A green wall for Africa
|February 22nd, 2019|
|located in:||Western Sahara, Nigeria|
|tags:||Africa, African Union (AU), climate-change, Green Wall, Migration, Sahara, terrorism|
Christened the great green wall, the 8,000km long and 15km wide bulwark that hopes to change the lives of 425 million Africans in the expansive Sahara region, the hottest place on earth and one of the most poor, is recording impressive gains 12 years since it was first conceived. It targets 21 countries including Gambia, Cameroon, Togo, Mauritania, Djibouti, Nigeria, Burkina Faso, Nigeria, Egypt, Benin, Algeria, Chad, Ethiopia, Ghana, Mali, Senegal, Eritrea, Sudan, Somalia and Niger.
Chaperoned by the African Union, the buffering wall was initially meant to plant tens of thousands of trees from Africa’s west coast in Senegal all the way to Djibouti on the East. The idea was to halt the devastating effects the Sahara desert, the largest in the world, was having on people living around it and tame desertification.
Numerous ripple effects were emerging as a result of this catastrophe including a scramble for limited resources sparking violence that saw the United Nations Security Council in its 2017 resolution identify environmental challenges in the region as the greatest catalyst violence.
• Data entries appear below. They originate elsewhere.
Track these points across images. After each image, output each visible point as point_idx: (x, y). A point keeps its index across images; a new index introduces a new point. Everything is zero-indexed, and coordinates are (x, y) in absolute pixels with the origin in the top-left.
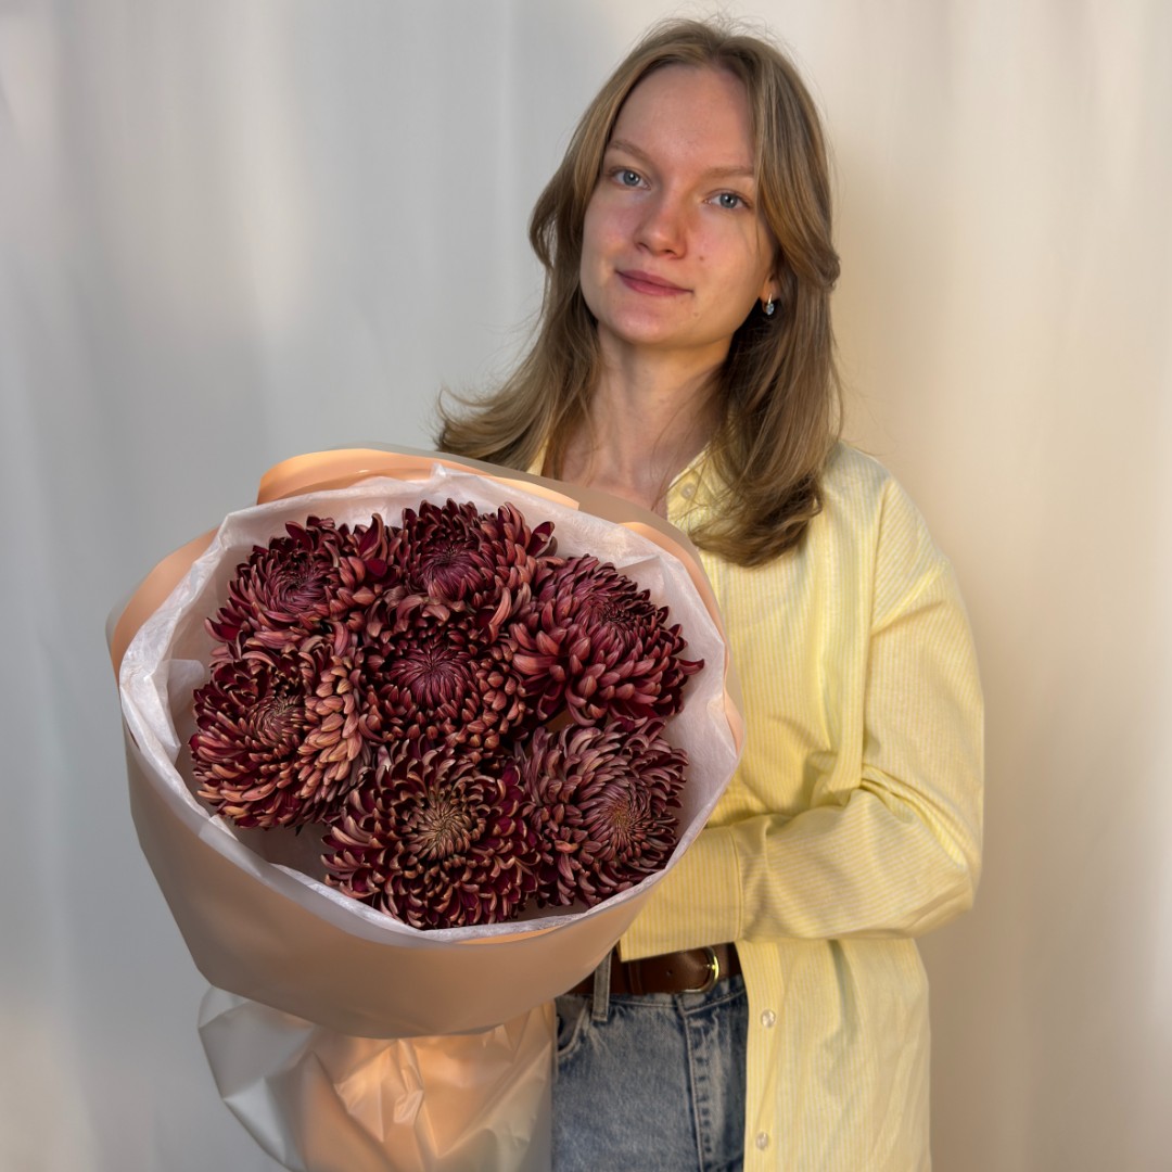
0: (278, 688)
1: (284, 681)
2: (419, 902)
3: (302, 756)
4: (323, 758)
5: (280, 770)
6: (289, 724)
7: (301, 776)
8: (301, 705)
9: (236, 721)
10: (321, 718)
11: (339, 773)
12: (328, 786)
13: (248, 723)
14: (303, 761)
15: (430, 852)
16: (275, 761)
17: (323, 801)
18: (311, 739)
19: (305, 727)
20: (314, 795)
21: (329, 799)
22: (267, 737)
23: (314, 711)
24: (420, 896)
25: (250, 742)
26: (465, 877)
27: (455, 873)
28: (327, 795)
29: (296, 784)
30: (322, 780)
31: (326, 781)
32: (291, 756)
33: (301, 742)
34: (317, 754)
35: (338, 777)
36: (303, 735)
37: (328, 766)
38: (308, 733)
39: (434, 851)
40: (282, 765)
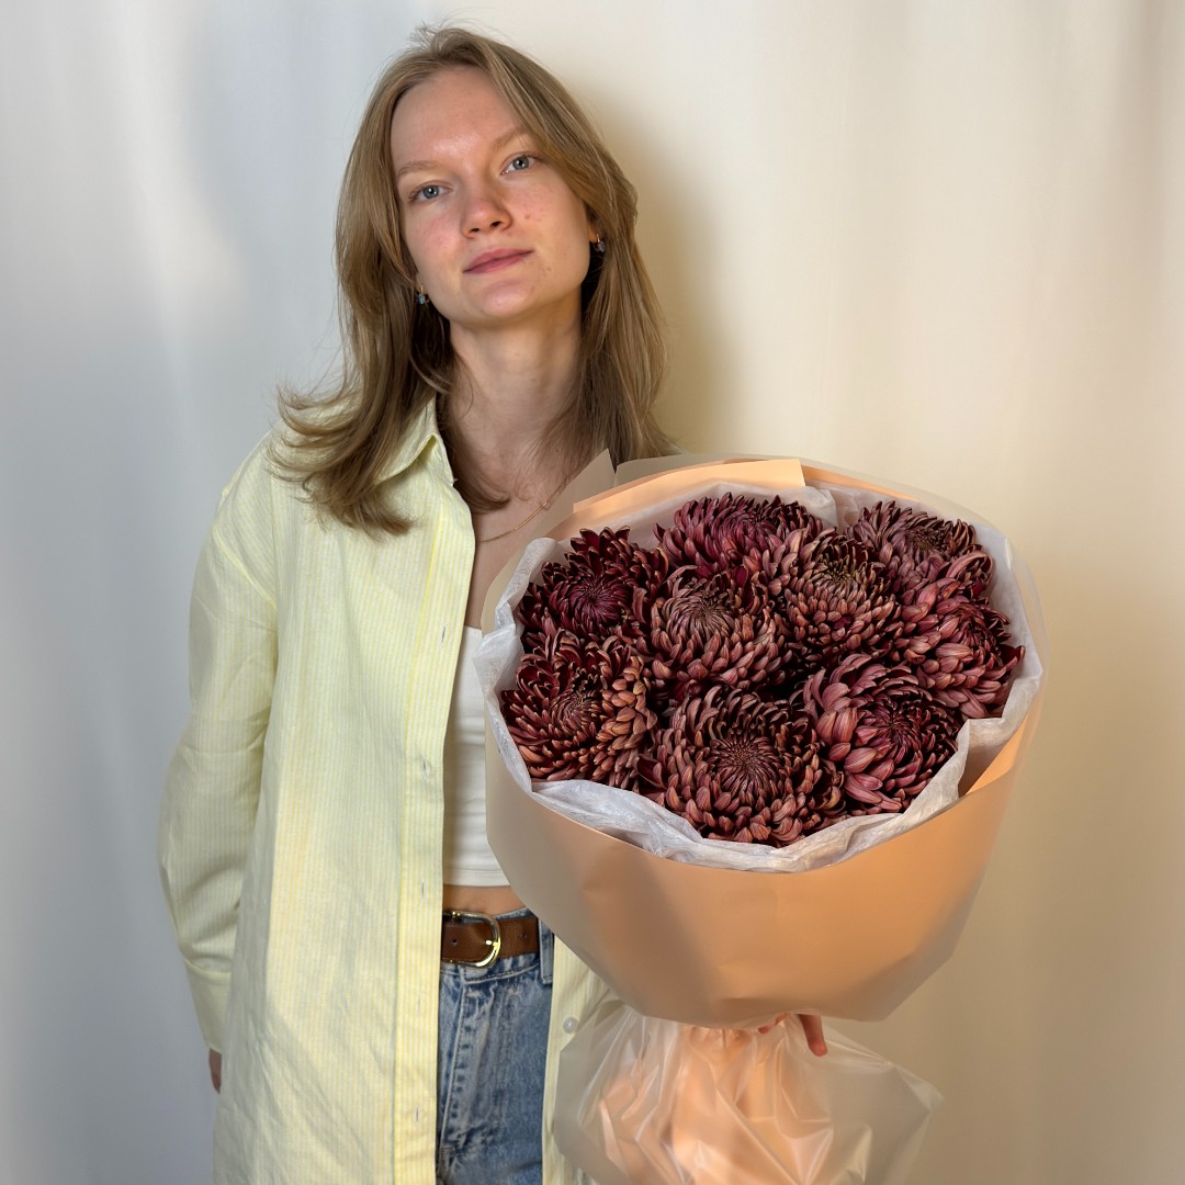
0: (578, 682)
3: (598, 742)
4: (616, 745)
5: (579, 755)
6: (588, 714)
7: (596, 761)
8: (599, 698)
9: (540, 714)
10: (616, 710)
13: (550, 715)
14: (599, 747)
16: (574, 748)
18: (608, 726)
19: (602, 717)
22: (568, 726)
23: (609, 702)
25: (553, 730)
32: (590, 741)
33: (598, 728)
34: (609, 743)
36: (599, 724)
37: (619, 753)
38: (605, 721)
40: (581, 752)
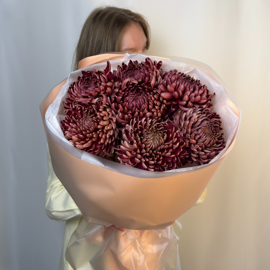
0: (87, 112)
1: (88, 111)
2: (153, 162)
3: (100, 129)
4: (106, 128)
5: (93, 135)
6: (93, 121)
7: (100, 136)
8: (96, 115)
9: (76, 125)
10: (103, 117)
11: (111, 133)
12: (108, 138)
13: (80, 124)
14: (100, 130)
15: (152, 146)
16: (91, 132)
17: (108, 143)
18: (101, 123)
19: (98, 120)
20: (105, 142)
21: (110, 143)
22: (87, 126)
23: (100, 115)
24: (153, 160)
25: (82, 128)
26: (166, 151)
27: (162, 150)
28: (109, 142)
29: (99, 139)
30: (106, 136)
31: (108, 137)
32: (96, 130)
33: (98, 124)
34: (103, 127)
35: (111, 134)
37: (108, 131)
38: (100, 121)
39: (154, 146)
40: (94, 133)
Terror group Boko Haram that also operates in the Sahel was becoming more powerful as it took advantage of the hunger situation in the area to bolster its dominance according to a German report.
With arable land transformed into deserts and a bulk of people who rely on agriculture, or desert agriculture, for a livelihood especially the youth having no other source of income, migration spiked.
Now proponents of the green wall say new initiatives that empower local communities to own the wall by establishing tree nurseries, planting the trees and getting paid for it while establishing small enterprises were finally paying off.
“The initiative is supporting over 425 million Africans living in the drylands to embrace sustainable development practices that protect the environment and fight against hunger and poverty. This is important given the fact that the cost of inaction leads to forced migration and conflict, reduction of crop yields, unemployment, poverty, hunger and malnutrition,” says the African Union.
And while the wall has a long way to go, the African Union is still upbeat that it will live up to the 2030 target of restoring 100 million hectares of land, creating more than 350,000 jobs, providing food security to 20 million people and sequestering 250 million tonnes of carbon.
Numerous countries especially in Europe and global multilateral institutions like the World Bank have thrown their weight behind the project. “This remains one of the most comprehensive and largest projects to tackle some of the greatest threats of our time from terrorism, climate change and migration that cuts across continents. The international community sees this as the silver bullet to the twin problems of terrorism and migration that emanate from Africa and have threatened global peace and stability,” said Dr. Ribery Osoro, a peace and security analyst.
A key component of the great green wall initiative is the $1.1 billion World Bank Sahel and West Africa Programme, SAWAP, project that is targeting 12 countries in the region.
By the end of 2018 the project had restored over 1 million hectares of land through aggressive tree planting that benefitted over 21 million people.
In Senegal for example, more than 2,000 jobs had been created especially in planting of tree nurseries with desertification having been reduced by 34 per cent which saw 40,000 hectares recovered. Pastoralists are now able to get enough fodder for their livestock which has reduced conflicts and more children are going to school as normalcy returns.
In Nigeria, communities have planted orchards and vegetable gardens which have boosted food security and the installation of water powered boreholes providing new life line for more than 40,000 people and 150,000 livestock through access to water according to SAWAP.
“While the focus now is to ensure that the target is met by 2030, the bigger emphasis should now be in measuring and quantifying the impact the already established initiatives are having on ordinary lives and addressing the problems that the project set to tackle. Then the next question becomes, will they be sustainable long after the project timeline lapses,” Dr. Osoro added.